Bambi, Verdone e il risotto al capriolo
Nella pellicola del regista romano la prelibata carne diventa il motivo di un appuntamento
Per l’argomento di questo numero, Bambi era la scelta più ovvia. Non tutti sanno infatti che il capolavoro d’animazione disneyano del 1942, responsabile dell’iniziazione alla morte di generazioni di ragazzini (e del loro turbamento: la scena in cui il cucciolo perde la madre resta ancora oggi strappalacrime) era tratto da un romanzo del 1923 dello scrittore austriaco Felix Salten dal titolo Bambi, la vita di un capriolo.
Disney decise di modificare la specie di appartenenza dell’animale protagonista in un cervo dalla coda bianca perché, a differenza di quest’ultimo, il capriolo non era presente negli Stati Uniti e questo avrebbe reso il quadrupede meno familiare per il pubblico nordamericano.
E allora, per amor di precisione, ci spostiamo in patria: la quinta pellicola diretta e interpretata da Carlo Verdone, insieme a Enrico Montesano, I due carabinieri (1984) contiene infatti, tra le altre, una divertentissima scena in cui i due protagonisti raccolgono la denuncia di due signorine che lamentano di essere perseguitate telefonicamente da un maniaco (oggi lo chiameremmo stalker) che le tartassa con richieste oscene. Alla fine della deposizione le due, per sdebitarsi, invitano i protagonisti a casa loro per una cena a base di risotto col capriolo e fonduta («Vi piace il risotto col capriolo?» «Ce piace, ce piace…»).

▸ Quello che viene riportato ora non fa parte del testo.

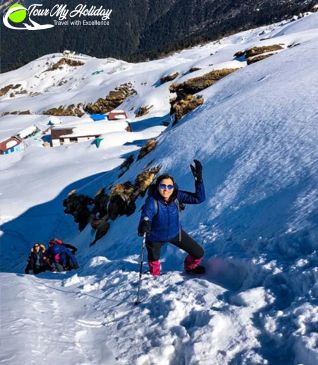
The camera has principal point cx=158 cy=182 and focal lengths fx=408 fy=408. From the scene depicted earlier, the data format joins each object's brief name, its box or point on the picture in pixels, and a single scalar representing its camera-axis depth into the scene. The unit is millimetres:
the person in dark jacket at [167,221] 6285
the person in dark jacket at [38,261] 11664
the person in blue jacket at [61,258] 11242
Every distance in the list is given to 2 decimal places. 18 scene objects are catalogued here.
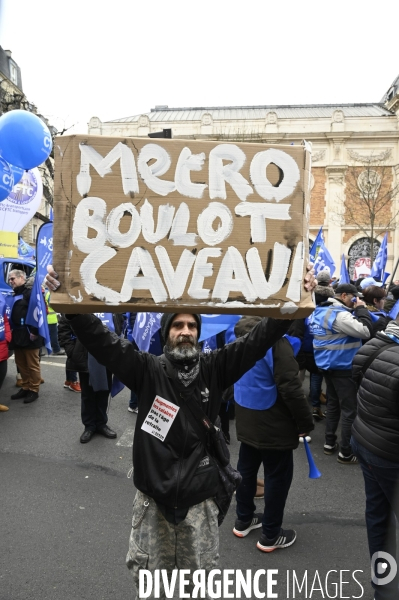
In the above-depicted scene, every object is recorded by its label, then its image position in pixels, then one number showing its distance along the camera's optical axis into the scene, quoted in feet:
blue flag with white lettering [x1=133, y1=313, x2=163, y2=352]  16.29
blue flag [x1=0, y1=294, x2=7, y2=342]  18.43
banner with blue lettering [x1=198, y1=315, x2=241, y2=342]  14.21
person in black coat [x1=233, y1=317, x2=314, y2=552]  9.97
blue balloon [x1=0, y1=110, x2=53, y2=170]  18.13
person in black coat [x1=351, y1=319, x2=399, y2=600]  8.15
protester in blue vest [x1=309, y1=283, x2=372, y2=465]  14.64
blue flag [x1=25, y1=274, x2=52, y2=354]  19.35
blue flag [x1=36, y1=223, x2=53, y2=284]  18.56
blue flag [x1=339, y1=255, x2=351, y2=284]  22.24
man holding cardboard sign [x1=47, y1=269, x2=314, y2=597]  6.61
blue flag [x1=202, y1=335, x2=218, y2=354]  16.51
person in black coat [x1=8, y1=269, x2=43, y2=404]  20.40
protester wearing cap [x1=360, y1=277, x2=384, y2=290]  22.58
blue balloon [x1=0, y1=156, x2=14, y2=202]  18.07
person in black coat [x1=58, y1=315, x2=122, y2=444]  15.97
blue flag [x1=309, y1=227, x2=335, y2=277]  30.41
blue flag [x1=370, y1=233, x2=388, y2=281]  31.22
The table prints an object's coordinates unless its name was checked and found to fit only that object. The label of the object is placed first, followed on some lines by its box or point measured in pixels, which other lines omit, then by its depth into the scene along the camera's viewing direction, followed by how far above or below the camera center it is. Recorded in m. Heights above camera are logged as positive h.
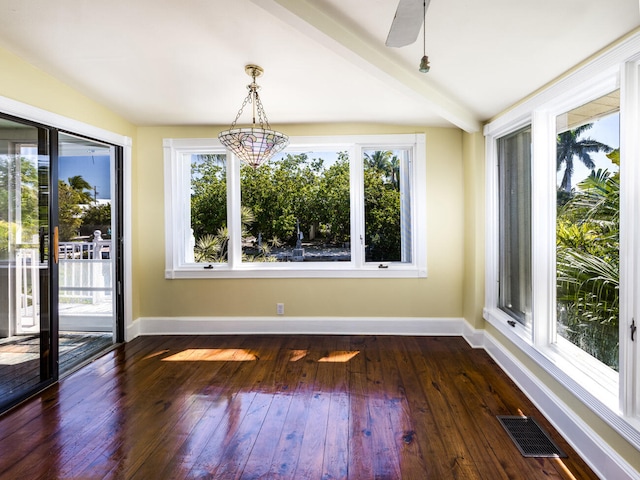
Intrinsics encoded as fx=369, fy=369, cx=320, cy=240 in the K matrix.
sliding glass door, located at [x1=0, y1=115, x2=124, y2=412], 2.61 -0.10
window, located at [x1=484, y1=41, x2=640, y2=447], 1.76 +0.02
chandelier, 2.65 +0.73
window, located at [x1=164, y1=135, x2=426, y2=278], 4.09 +0.33
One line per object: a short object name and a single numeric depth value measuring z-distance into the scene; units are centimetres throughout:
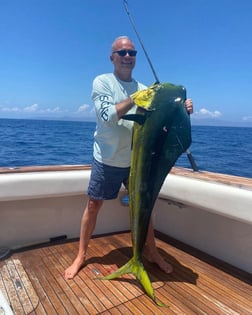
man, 228
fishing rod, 270
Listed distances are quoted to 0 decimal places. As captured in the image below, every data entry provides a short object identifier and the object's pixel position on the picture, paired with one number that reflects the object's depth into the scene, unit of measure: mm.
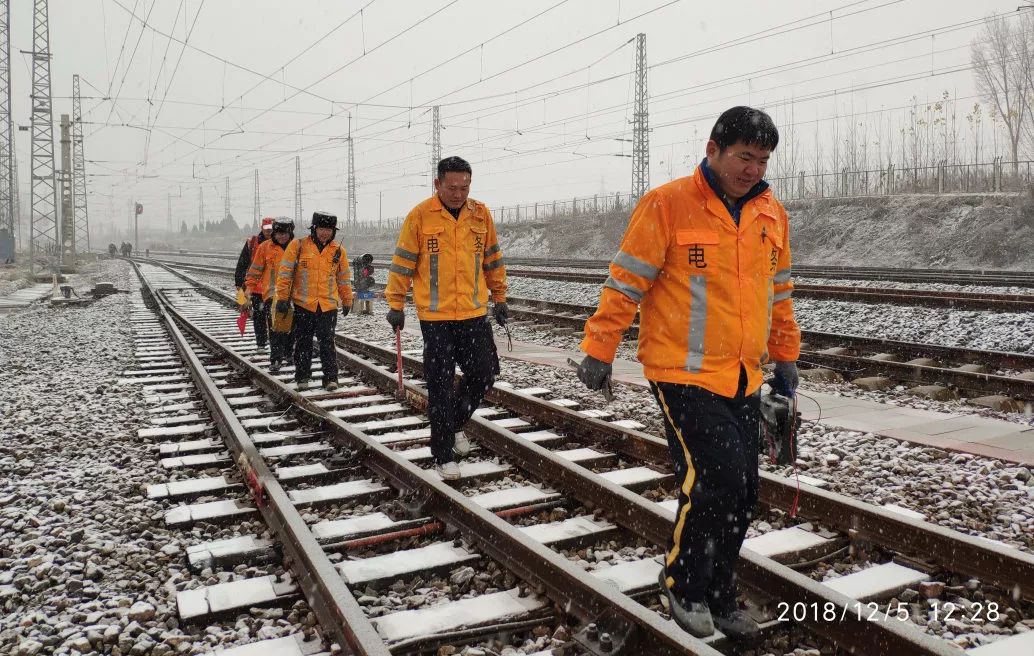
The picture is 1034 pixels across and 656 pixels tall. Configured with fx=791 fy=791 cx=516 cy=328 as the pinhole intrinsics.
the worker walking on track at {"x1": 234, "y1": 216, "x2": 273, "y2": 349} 10294
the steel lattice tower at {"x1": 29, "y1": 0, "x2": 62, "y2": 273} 34219
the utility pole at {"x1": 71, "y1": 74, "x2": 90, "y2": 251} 57894
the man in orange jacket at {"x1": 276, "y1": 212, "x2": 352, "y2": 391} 8031
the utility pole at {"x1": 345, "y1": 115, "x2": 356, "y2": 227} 52469
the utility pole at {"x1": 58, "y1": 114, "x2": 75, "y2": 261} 34438
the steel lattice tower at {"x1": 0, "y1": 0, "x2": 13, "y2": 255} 31398
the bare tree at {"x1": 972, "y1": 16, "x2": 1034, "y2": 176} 33250
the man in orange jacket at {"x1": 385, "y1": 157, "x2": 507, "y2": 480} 4980
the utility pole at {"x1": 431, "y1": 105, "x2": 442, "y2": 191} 43469
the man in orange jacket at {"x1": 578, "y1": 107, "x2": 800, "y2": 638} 2707
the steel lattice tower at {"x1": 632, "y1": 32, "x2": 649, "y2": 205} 33688
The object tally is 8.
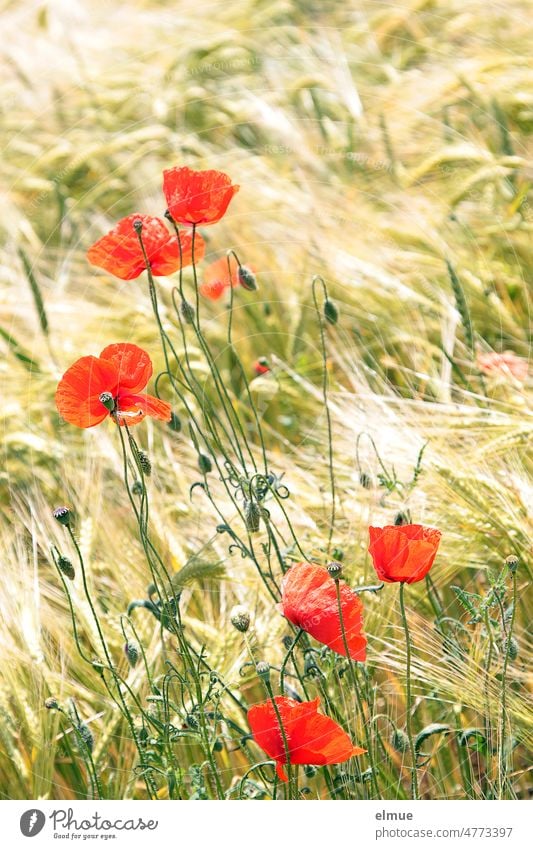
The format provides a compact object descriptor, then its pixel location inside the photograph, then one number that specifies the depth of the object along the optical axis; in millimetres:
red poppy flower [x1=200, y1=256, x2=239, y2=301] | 2630
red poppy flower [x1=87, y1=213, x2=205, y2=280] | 2464
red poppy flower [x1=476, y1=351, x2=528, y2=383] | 2708
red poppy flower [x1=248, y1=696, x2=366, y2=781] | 2395
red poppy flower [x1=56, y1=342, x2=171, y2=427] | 2418
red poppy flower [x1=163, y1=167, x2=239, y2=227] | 2444
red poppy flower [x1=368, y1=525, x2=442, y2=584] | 2387
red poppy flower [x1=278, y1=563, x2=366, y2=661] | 2400
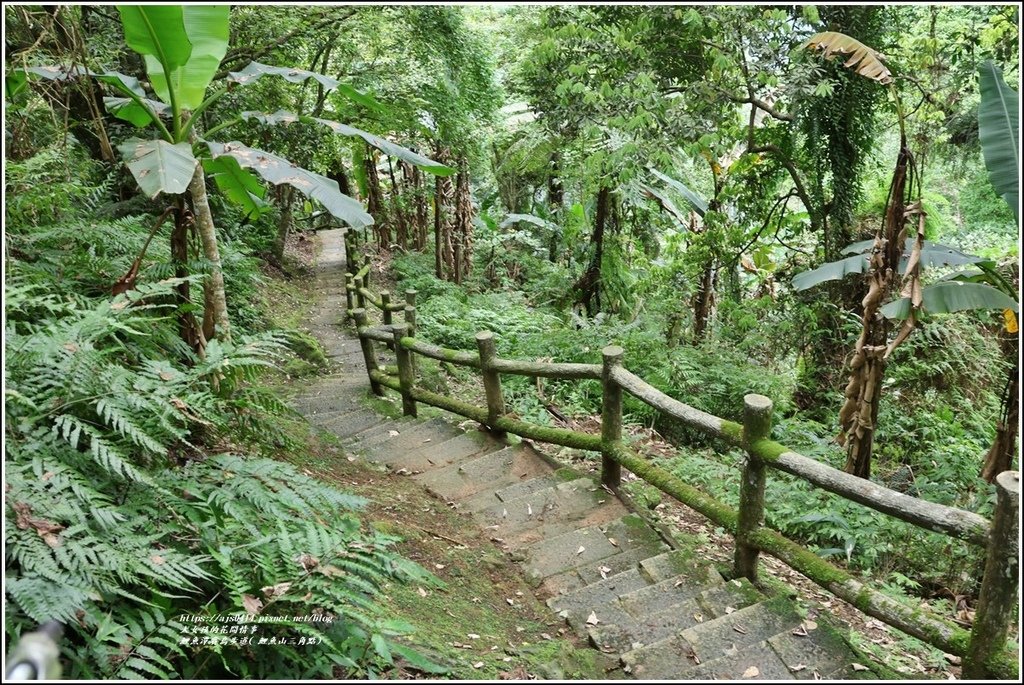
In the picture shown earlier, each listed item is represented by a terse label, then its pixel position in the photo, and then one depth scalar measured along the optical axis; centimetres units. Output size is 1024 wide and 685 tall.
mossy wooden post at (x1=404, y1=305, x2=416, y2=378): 821
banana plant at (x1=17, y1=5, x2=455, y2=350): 336
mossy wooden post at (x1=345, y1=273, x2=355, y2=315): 1155
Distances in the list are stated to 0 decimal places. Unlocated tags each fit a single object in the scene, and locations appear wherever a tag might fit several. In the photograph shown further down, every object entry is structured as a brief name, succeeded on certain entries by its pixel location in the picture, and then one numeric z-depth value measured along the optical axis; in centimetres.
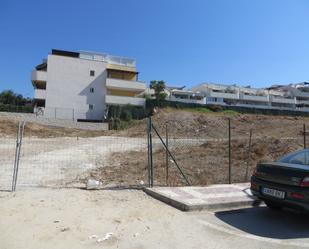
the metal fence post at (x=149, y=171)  660
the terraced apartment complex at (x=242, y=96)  5884
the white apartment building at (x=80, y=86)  3432
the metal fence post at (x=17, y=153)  595
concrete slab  524
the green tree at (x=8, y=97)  4862
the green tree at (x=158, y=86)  4573
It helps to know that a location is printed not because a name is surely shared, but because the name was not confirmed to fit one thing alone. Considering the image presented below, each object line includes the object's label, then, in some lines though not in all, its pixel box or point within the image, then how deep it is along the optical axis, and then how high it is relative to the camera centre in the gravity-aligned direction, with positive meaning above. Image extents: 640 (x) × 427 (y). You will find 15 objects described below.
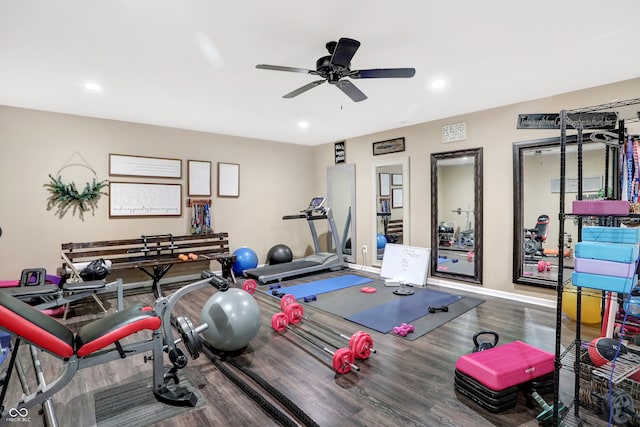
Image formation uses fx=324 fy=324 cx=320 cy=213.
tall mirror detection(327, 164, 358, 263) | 6.51 +0.14
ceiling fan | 2.46 +1.18
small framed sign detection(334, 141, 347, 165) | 6.61 +1.19
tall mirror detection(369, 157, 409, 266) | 5.98 +0.03
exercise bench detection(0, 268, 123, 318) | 2.60 -0.72
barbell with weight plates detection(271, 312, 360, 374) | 2.48 -1.18
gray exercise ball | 2.71 -0.95
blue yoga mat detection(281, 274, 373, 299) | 4.72 -1.20
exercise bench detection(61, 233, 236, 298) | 4.56 -0.67
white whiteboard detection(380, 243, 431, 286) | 5.10 -0.89
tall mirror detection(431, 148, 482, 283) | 4.67 -0.07
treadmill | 5.50 -1.01
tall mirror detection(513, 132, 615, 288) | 4.19 +0.20
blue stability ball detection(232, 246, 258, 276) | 5.79 -0.92
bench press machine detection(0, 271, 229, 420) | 1.68 -0.78
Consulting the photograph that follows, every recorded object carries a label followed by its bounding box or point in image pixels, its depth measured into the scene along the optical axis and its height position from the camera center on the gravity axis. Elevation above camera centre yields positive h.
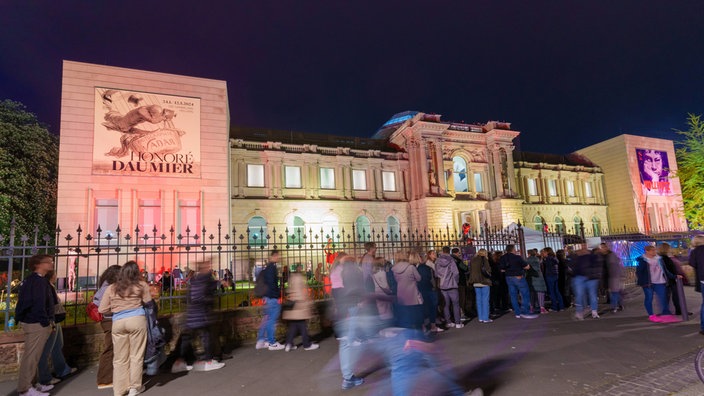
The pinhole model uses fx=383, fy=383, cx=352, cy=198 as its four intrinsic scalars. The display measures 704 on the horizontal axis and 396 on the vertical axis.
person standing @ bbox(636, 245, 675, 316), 9.04 -1.10
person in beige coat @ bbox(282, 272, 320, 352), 6.95 -1.02
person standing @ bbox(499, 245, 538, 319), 9.88 -0.99
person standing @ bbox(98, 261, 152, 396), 5.14 -0.88
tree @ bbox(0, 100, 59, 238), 20.73 +5.40
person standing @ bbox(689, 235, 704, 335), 7.52 -0.62
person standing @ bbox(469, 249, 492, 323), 9.58 -0.97
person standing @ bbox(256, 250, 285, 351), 7.45 -1.00
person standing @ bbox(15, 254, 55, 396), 5.23 -0.74
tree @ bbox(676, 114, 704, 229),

Quando Verdone le richiama per fissare l’appuntamento e si finge scherzosamente il maniaco, le due dimostrano di non disprezzarne del tutto le attenzioni («Lei parla tanto ma agisce poco»); in seguito, dopo la cena, dimostrano di non disprezzare neanche le attenzioni maschili in generale, buttandosi letteralmente tra le braccia dei due gendarmi.
Pur restando una commedia, I due carabinieri si discosta dai film di esordio Bianco, rosso e Verdone e Un sacco bello, molto più leggeri e macchiettistici, ma anche dai due seguenti (Borotalco e Acqua e sapone) sia perché contiene addirittura alcune sequenze drammatiche (quella dell’autobomba dove perde la vita il personaggio interpretato da Massimo Boldi, o quella finale, lunghissima, del sequestro dei bambini sul treno) sia soprattutto per una vena amara e malinconica più marcata. Si intravede un regista più maturo, più attento a delineare i suoi personaggi, più interessato a inserirli in un contesto realistico. È solo l’inizio, ma si nota già la mano di un autore che si esprimerà al suo meglio in futuro con film come Compagni di scuola, Maledetto il giorno che t’ho incontrato o Perdiamoci di vista, per mostrarci vizi e virtù dell’italiano medio.